• **SET OF TASKS**:
1: According to the patent excerpt, how many stages of rotor vanes are shown in FIG. 2?
2: Please reproduce the passage of the patent excerpt that opens with the words containing "[0023] The rotor" and closes with "204 to rotate.".

• **DOCUMENT EXTRACT**:
::::::

The flow-activated motor 120 may be configured to convert hydraulic
energy from a circulating fluid into rotational energy used to
rotate the rotating agitator tool 118. To accomplish this, the
flow-activated motor 120 may include a plurality of rotor vanes 212
coupled to the driveshaft 204.
[0023] The rotor vanes 212 may be arranged in a plurality of stages
214, shown as a first stage 214a, a second stage 214b, a third
stage 214c, and a fourth stage 214d. Each stage 214a-d may be
axially offset from axially adjacent stages 214a-d and include a
plurality of rotor vanes 212 arranged circumferentially about the
driveshaft 204. While only four stages 214a-d are shown in FIG. 2,
it will be appreciated that more (or less) than four stages 214a-d
may be included in the flow-activated motor 120, without departing
from the scope of the disclosure. Each rotor vane 212 may exhibit a
profile configured to receive a flow of fluid (i.e., drilling
fluid) and transfer hydraulic energy of the fluid to the driveshaft
204 in the form of rotational energy, which urges the driveshaft
204 to rotate.

::::::

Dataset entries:

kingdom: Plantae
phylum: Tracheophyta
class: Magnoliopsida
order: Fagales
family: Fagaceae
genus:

::::::

• **CORRECT ANSWERS**:
1: Four stages, 214a through 214d.

2:
[0023] The rotor vanes 212 may be arranged in a plurality of stages
214, shown as a first stage 214a, a second stage 214b, a third
stage 214c, and a fourth stage 214d. Each stage 214a-d may be
axially offset from axially adjacent stages 214a-d and include a
plurality of rotor vanes 212 arranged circumferentially about the
driveshaft 204. While only four stages 214a-d are shown in FIG. 2,
it will be appreciated that more (or less) than four stages 214a-d
may be included in the flow-activated motor 120, without departing
from the scope of the disclosure. Each rotor vane 212 may exhibit a
profile configured to receive a flow of fluid (i.e., drilling
fluid) and transfer hydraulic energy of the fluid to the driveshaft
204 in the form of rotational energy, which urges the driveshaft
204 to rotate.